» **Work to be completed**: Repeat every entry word for word, but leave the images out of your copy.

» **Available data**:
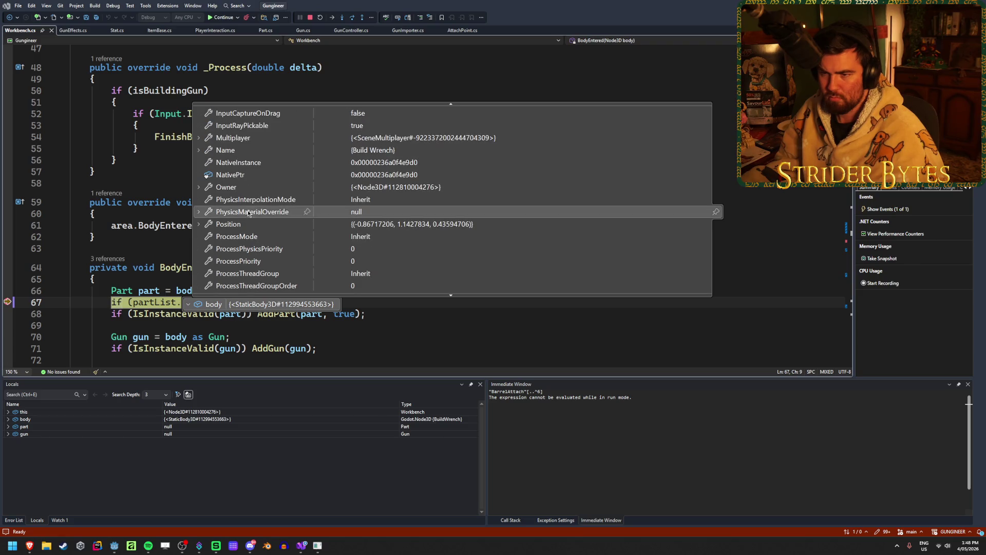
scroll(256, 210, up, 2)
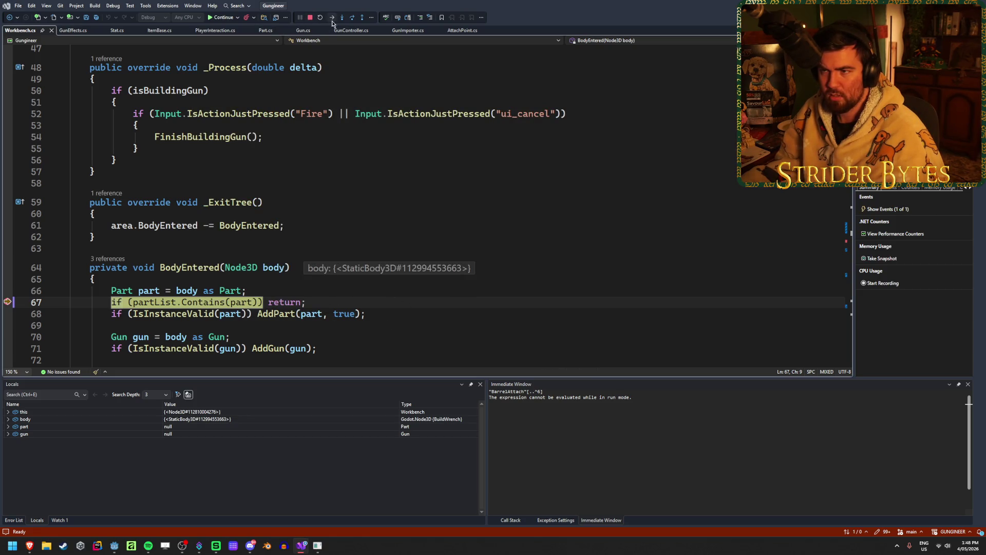
click(220, 19)
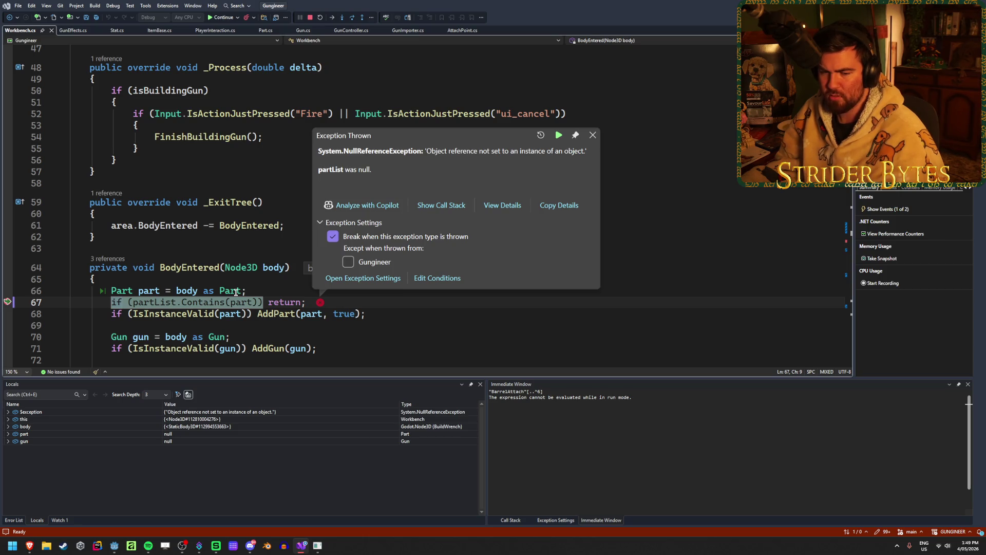
Step: Continue past the null partList exception, end debugging, and remove the line-67 breakpoint
key(F5)
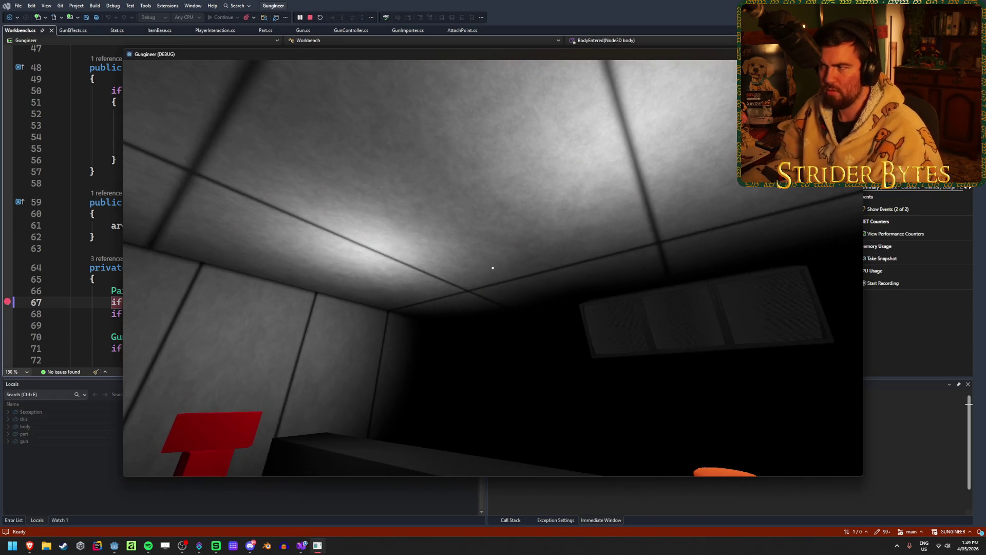
key(Escape)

» **Written answer**:
scroll(256, 210, up, 2)
click(220, 19)
Step: Continue past the null partList exception, end debugging, and remove the line-67 breakpoint
key(F5)
key(Escape)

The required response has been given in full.